All posts
Engineering 6 min read

Why we chose token-based pricing over per-call pricing

API pricing is usually simple. One call equals one credit. We tried that for about a week before it fell apart.

Microwave has over 90 endpoints across wildly different categories. A slug generation call completes in under 2ms — it’s pure string manipulation, no external dependencies. A currency conversion call hits a live data feed, normalizes rates, and applies precision rounding — maybe 20ms. A banking BIN lookup queries a 400,000-entry dataset, cross-references against an issuer network, and returns enriched card metadata — closer to 40ms and significantly more infrastructure per call.

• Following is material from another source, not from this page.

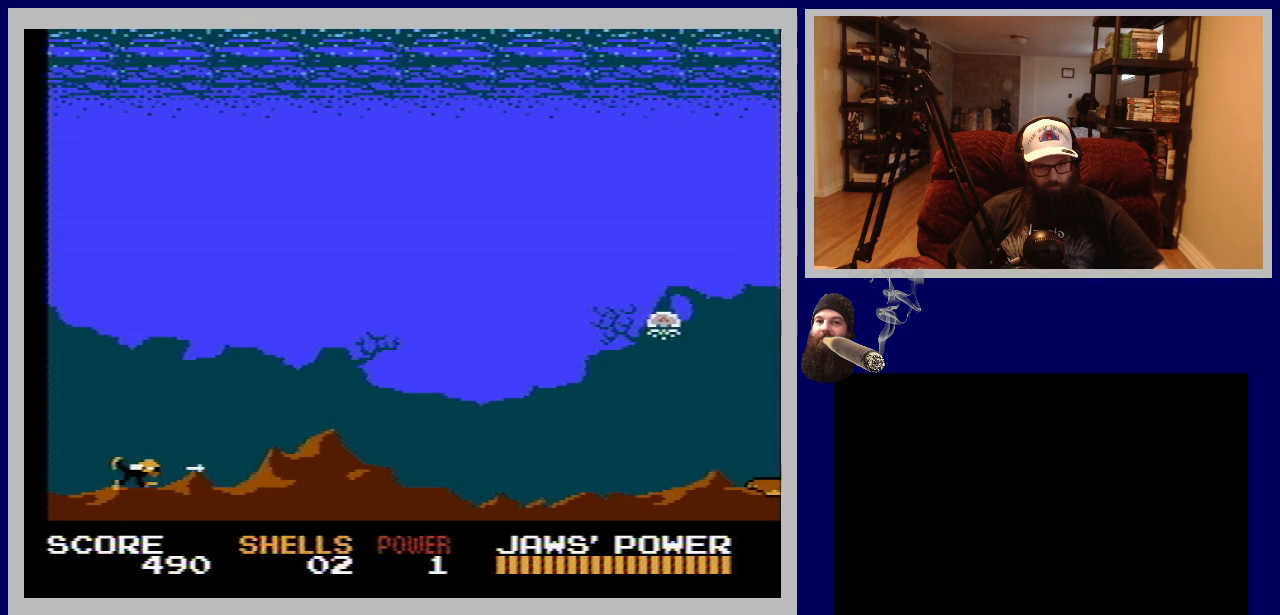
{"buttons": ["DPAD_RIGHT"], "events": [[100, "DPAD_UP", "down"], [117, "B", "down"], [217, "B", "up"], [333, "B", "down"], [400, "B", "up"], [450, "DPAD_UP", "up"]]}
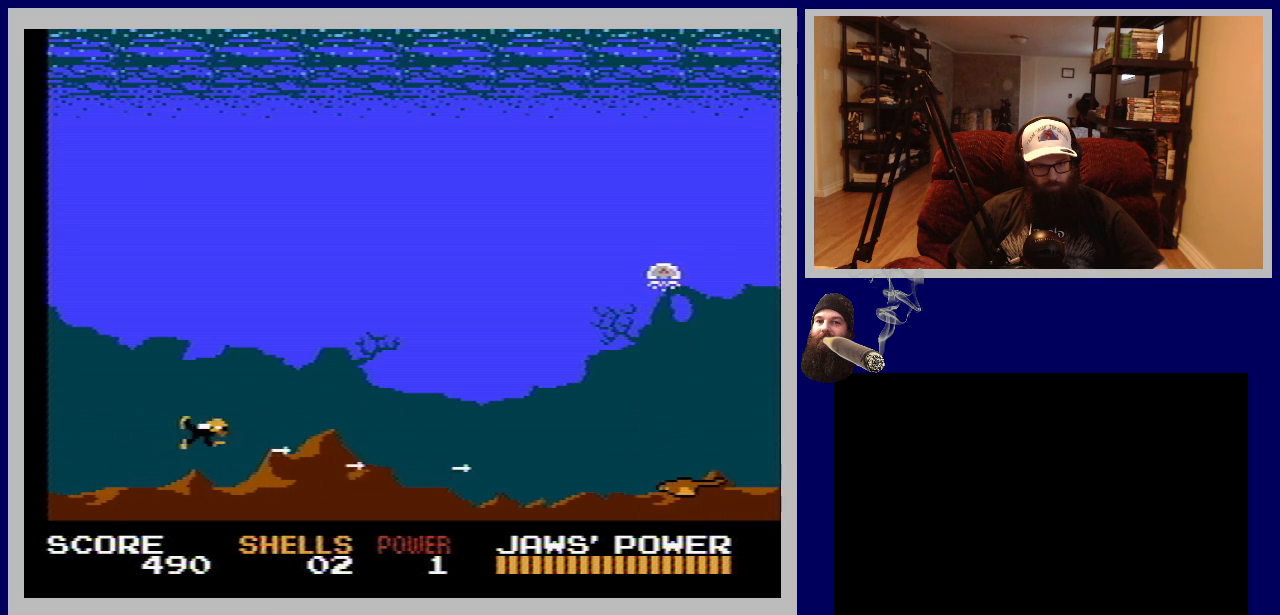
{"buttons": ["B", "DPAD_DOWN", "DPAD_RIGHT"], "events": [[17, "B", "down"], [67, "DPAD_DOWN", "down"], [100, "B", "up"], [217, "B", "down"], [333, "B", "up"], [433, "B", "down"]]}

Under flat per-call pricing, you have two bad options: price for the expensive calls (and gouge users of simple utilities), or price for the cheap calls (and lose money on every FX conversion). Neither is right. Both are dishonest.

The token model

We assign each endpoint a token cost proportional to the actual work it performs. The cost factors in:

  • Computation time — pure CPU/memory operations vs. I/O-bound work
  • External data dependencies — whether the call requires a live upstream fetch
  • Dataset size — how much data we maintain and query to answer the request
  • Result complexity — simple scalar vs. structured enriched object

A slug generation call costs 1 token. Currency conversion costs 3. Address parsing — which validates against postal databases, normalizes street abbreviations, and infers missing components — costs 3. Banking BIN lookup costs 5.

These aren’t arbitrary. We track actual infrastructure cost per endpoint category and calibrate token weights quarterly. If the FX data feed costs three times as much to maintain as the timezone database, that ratio should be visible in the pricing.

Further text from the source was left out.